* **Extrait du texte**:

#####

L’ambiance est électrique au Palais du peuple. Alors qu’une plénière est annoncée pour ce mardi 21 octobre, l’Assemblée nationale est secouée par une grève sèche du personnel administratif, qui réclame depuis plusieurs jours l’application de ses revendications salariales et sociales. Après un préavis de six jours resté sans réponse, les agents ont décidé de passer à l’action. Une décision sans précédent : c’est la première grève de cette ampleur dans l’histoire de l’institution.
« Nous n’avons reçu aucune suite concrète à nos revendications. Faute de considération, nous avons décidé de cesser tout travail jusqu’à nouvel ordre », a déclaré un membre du collectif du personnel en grève.

#####

* **Matériel d'étude**:
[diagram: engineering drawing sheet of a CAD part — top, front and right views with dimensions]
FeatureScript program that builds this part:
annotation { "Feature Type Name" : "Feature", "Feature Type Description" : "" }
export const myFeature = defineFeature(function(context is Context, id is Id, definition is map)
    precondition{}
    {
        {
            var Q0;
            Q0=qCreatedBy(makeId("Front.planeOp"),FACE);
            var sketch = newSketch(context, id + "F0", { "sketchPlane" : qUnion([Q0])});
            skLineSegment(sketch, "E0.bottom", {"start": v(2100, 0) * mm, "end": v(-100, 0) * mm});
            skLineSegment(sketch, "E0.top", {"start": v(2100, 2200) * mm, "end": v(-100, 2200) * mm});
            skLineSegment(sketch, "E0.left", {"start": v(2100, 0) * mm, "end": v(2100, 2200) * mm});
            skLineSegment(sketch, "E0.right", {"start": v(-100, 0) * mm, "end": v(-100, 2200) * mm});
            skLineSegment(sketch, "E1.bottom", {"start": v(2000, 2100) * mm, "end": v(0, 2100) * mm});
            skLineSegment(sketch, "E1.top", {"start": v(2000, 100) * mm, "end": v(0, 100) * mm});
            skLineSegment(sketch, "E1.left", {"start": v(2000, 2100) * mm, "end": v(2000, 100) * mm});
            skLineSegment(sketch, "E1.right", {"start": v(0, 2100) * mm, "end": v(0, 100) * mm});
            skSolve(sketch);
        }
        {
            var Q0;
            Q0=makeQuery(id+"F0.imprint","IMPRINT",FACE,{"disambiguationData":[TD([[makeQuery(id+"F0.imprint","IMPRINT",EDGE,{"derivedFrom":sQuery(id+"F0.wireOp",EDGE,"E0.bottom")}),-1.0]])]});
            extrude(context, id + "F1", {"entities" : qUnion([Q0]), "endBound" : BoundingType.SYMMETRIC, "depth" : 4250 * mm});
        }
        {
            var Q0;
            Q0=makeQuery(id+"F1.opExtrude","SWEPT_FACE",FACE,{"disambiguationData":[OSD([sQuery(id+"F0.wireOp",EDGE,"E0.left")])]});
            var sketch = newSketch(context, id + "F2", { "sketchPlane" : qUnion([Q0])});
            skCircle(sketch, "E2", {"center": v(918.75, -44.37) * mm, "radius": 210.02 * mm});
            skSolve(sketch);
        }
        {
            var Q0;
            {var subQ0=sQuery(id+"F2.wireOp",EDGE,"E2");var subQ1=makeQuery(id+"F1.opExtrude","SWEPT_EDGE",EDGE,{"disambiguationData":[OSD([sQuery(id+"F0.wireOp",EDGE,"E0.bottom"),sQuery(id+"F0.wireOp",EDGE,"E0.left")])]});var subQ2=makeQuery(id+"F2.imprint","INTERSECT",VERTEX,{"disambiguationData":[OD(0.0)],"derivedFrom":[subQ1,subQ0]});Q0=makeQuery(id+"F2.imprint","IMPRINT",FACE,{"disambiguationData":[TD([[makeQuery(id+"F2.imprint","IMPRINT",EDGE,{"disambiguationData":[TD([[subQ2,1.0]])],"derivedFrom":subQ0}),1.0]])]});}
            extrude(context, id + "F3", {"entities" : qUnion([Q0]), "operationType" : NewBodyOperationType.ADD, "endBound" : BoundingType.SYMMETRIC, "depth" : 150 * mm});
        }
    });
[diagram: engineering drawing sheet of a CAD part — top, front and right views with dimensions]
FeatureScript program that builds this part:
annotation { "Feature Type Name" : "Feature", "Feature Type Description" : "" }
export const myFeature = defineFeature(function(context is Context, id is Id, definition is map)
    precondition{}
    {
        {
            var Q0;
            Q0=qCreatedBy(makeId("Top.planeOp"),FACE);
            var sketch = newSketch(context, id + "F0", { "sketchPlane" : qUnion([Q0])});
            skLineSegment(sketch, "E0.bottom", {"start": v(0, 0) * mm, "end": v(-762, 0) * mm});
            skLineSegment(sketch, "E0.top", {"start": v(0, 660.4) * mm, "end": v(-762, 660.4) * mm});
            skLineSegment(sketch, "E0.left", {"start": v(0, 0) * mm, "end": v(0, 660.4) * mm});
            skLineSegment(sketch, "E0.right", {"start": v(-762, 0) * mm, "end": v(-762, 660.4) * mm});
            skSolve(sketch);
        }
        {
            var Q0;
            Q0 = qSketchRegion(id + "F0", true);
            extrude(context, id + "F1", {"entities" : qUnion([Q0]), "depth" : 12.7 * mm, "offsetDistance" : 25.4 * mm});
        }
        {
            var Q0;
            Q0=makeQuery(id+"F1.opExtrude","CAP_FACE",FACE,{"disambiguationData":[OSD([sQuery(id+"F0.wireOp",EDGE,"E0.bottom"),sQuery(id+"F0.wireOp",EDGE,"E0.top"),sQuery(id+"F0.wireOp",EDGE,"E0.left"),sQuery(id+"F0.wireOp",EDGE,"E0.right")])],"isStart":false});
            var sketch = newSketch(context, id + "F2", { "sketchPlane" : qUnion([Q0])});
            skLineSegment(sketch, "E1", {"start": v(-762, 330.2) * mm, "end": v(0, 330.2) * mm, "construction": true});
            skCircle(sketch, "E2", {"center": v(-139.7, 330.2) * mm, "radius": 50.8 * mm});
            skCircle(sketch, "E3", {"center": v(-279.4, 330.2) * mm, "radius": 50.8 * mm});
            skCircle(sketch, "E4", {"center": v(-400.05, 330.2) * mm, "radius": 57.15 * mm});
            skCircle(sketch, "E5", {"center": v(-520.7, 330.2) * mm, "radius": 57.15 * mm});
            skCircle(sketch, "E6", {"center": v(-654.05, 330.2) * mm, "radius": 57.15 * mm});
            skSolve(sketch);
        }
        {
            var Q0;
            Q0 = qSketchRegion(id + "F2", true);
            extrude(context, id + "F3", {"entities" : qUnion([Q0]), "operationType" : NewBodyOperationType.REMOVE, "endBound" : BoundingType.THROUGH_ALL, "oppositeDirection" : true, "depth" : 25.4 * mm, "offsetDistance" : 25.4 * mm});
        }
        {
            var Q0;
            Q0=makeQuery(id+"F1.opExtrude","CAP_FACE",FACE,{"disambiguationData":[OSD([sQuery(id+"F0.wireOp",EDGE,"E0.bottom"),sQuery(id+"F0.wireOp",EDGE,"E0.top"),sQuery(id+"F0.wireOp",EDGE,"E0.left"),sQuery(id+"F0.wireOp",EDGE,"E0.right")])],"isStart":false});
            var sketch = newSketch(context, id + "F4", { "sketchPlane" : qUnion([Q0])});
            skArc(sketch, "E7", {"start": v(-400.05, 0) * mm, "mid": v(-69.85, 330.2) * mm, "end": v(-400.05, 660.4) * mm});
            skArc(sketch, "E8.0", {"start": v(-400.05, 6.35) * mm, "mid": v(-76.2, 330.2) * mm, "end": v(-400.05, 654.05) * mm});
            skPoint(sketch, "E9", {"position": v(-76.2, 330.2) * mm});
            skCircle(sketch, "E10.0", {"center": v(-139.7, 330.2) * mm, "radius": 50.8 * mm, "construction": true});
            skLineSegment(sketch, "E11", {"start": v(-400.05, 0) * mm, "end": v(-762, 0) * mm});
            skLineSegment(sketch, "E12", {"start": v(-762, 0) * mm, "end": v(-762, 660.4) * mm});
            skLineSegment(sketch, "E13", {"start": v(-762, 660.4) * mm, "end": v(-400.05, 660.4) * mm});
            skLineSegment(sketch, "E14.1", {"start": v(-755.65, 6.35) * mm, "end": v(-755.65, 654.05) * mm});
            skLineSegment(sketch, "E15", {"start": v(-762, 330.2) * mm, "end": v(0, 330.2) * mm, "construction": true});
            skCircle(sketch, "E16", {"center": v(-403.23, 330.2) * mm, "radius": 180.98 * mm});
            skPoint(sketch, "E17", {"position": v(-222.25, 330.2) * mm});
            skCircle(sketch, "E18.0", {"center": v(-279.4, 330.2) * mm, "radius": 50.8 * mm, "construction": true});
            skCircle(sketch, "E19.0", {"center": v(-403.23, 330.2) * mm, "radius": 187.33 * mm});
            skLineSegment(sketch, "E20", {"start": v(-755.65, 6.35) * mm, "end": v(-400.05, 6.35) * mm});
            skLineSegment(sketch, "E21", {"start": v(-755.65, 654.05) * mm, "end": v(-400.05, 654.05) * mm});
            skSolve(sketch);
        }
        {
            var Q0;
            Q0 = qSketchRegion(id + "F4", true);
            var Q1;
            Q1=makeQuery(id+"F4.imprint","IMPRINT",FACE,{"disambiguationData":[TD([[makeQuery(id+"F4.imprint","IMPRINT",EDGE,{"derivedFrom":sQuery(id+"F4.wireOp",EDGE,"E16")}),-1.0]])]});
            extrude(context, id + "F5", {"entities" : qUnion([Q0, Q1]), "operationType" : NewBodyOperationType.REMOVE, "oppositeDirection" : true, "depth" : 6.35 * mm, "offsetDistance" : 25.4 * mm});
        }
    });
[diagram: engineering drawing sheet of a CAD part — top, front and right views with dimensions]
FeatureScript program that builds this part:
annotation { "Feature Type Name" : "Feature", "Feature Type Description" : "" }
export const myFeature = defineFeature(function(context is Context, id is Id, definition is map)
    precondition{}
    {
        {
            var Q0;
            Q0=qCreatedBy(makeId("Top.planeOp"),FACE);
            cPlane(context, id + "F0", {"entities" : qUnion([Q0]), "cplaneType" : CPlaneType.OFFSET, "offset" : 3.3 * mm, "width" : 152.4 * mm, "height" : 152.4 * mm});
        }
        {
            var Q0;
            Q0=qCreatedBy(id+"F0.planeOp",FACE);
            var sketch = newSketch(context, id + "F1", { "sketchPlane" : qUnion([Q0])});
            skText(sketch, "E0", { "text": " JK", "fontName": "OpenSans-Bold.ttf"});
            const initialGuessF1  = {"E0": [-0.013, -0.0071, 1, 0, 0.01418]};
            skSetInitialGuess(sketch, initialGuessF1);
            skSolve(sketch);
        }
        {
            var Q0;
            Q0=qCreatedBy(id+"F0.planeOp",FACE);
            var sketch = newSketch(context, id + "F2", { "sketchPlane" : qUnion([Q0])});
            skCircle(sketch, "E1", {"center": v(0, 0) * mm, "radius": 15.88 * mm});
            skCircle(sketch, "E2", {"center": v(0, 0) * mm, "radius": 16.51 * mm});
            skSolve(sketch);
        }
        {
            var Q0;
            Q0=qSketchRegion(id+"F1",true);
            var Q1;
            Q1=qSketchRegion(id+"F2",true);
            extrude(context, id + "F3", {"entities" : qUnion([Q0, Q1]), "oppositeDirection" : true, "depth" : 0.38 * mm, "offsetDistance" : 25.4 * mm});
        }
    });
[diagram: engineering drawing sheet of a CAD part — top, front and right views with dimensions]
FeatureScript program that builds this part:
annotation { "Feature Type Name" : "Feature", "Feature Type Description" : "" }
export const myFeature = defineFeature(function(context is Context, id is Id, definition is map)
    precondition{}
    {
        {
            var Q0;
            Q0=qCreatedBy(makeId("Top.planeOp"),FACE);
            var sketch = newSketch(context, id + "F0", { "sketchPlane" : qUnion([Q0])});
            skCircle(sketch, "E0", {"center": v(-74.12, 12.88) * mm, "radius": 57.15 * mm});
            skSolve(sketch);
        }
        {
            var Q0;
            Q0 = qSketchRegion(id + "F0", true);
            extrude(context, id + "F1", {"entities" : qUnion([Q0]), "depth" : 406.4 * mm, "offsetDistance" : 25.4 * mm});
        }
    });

#####

* **Exercices**:
1/ Répondez à ces questions sur l'extrait à propos de la grève à l'Assemblée nationale :
(a) Quel jour une plénière est-elle annoncée ?
(b) Combien de jours a duré le préavis resté sans réponse ?
(c) Jusqu'à quand le personnel en grève a-t-il décidé de cesser tout travail ?
2/ Poursuivez l'extrait sur la grève à l'Assemblée nationale à partir de sa dernière phrase.
Les lignes ne servent pas ici.

* **Réponses par exercice**:
1/
(a) Le mardi 21 octobre.
(b) Six jours.
(c) Jusqu'à nouvel ordre.

2/
Malgré cette situation, le bureau de l’Assemblée nationale maintient la tenue de la plénière, une décision qui soulève de nombreuses interrogations : comment siéger sans le personnel administratif, pilier de la logistique et du bon déroulement des travaux ? Dans les couloirs du Parlement, l’inquiétude grandit. Certains élus redoutent déjà un blocage total des activités, au moment où la session budgétaire, cruciale pour la stabilité du pays, entre dans sa phase décisive.
Entre revendications légitimes et impératifs institutionnels, l’Assemblée nationale traverse une zone de turbulence inédite, où chaque geste comptera pour éviter la paralysie complète du pouvoir législatif.